Culture

I’m a Trans Woman Locked in a Men’s Prison. I’m Fighting to Be Free


 

In an op-ed, Ashley Diamond describes the unconstitutional treatment to which she’s reportedly been subjected within the Georgia Department of Corrections. Diamond, who has filed a lawsuit alleging that she’s been sexually assaulted and abused in a men’s prison, says she will keep fighting for her freedom and the liberation of all incarcerated trans people. The GDC declined to comment on this op-ed when contacted, citing ongoing litigation.

They put me in the first cell, near the entrance to the block. It’s not a good spot for a trans woman in a men’s prison. With everyone constantly walking past, able to stare in at me through the little window in my door, I feel like I’m always on display. It’s the usual tiny cell; a bed, steel toilet, sink, and a little metal locker that holds all my worldly possessions. There’s a stained window high up that gets so cold the walls sweat. I have a picture of Whitney Houston taped up next to my bed. She brings me comfort, but I definitely don’t feel safe.
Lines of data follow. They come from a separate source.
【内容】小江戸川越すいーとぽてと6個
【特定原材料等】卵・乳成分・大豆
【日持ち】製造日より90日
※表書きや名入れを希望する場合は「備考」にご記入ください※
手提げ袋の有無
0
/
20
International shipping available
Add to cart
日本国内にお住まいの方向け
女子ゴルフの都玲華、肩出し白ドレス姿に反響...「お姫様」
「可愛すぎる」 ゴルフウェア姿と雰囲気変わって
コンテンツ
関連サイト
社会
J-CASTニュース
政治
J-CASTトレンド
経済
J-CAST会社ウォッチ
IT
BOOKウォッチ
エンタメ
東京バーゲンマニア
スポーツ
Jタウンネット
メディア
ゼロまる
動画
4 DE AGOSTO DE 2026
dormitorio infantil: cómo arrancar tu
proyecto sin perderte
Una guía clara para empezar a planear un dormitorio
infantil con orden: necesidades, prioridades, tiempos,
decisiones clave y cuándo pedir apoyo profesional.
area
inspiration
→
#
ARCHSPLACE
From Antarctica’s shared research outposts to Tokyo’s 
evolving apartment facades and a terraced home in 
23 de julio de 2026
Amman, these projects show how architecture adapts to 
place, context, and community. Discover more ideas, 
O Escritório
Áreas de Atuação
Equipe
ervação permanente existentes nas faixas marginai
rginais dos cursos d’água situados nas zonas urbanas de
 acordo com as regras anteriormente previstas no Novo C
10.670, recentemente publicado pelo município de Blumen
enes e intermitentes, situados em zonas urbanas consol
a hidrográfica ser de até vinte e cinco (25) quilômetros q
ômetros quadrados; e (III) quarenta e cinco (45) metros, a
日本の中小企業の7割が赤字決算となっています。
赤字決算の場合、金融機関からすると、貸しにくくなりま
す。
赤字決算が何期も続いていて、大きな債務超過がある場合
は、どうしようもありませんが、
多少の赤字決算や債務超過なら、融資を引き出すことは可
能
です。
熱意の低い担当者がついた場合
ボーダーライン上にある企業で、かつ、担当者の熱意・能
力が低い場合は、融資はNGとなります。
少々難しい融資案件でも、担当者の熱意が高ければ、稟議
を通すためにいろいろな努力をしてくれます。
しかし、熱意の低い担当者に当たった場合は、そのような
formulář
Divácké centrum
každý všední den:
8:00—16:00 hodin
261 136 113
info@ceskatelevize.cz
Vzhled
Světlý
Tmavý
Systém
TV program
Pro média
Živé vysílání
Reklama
I’ve been sexually assaulted and abused 16 times in the last year and a half, including by guards. They put a woman in a men’s prison. What did they think would happen? As far as I can tell none of the people who assaulted me have been punished. Officers call me “he-she-it” and “freak.” The people whose job it is to protect me treat me as though I’m disposable. The way Georgia treats me and other trans prisoners is a systemic abuse of power, authority, and moral decency.

Standing up for my community is hard — our society devalues and discards Black trans women — and the people who have power over my life punish me for speaking out. But with all the threats and injustices facing trans people, and especially trans people of color right now, we have no choice but to fight.

This isn’t how I pictured my life turning out. I was born in 1978 to a large Southern Baptist family in Rome, Georgia. I knew I was different at a very young age. Even though I didn’t know what it meant to be trans, I identified with the main female character in the cartoon Jem and the Holograms. She had two identities: record company owner Jerrica Benton and her alter-ego, the singer Jem, whose image she could project over her face and body from special tech in her earrings. That was the first time I saw someone able to change the way they present themselves to the world and take on a new identity, and I knew I wanted to be able to do that, too.

When my father died in 2000, I took on the role of head of our household, supporting my mother and my three siblings. But as a trans woman, it was hard to get hired and hard to hold onto a job once my employers found out. One time, I was hired to work in the makeup section of a major retail chain. I had to bring in my ID, and toward the end of the day a manager came and told me I had lied on my application when I said I was female so I was hired under false pretenses. They gave me $23.17 out of the register and told me not to come back.

The rejections were so demoralizing. At one point, the only job I could get was dressing up in a hot dog costume. I remember sweating inside that hot dog and thinking there had to be more to life than this.

After years of being denied opportunities, I was arrested and charged with burglary for pawning a used electric saw my boyfriend had stolen that was worth less than $200 new. I was sentenced to 12 years in prison by a judge who treated me with open hostility and told me I didn’t belong in our town.

In 2012, I entered the custody of the Georgia Department of Corrections. Between 2012 and 2015, I was placed in a series of men’s prisons where I was raped, abused, and denied the hormones and gender affirming care I needed. Prison staff told me they couldn’t protect me or move me to a facility that could keep me safe. Even though I’d been taking hormones since I was a teenager, they wouldn’t give them to me. Officials also rejected my requests for accommodations to be able to express my female gender on the grounds that I was “clearly a man, not a woman.”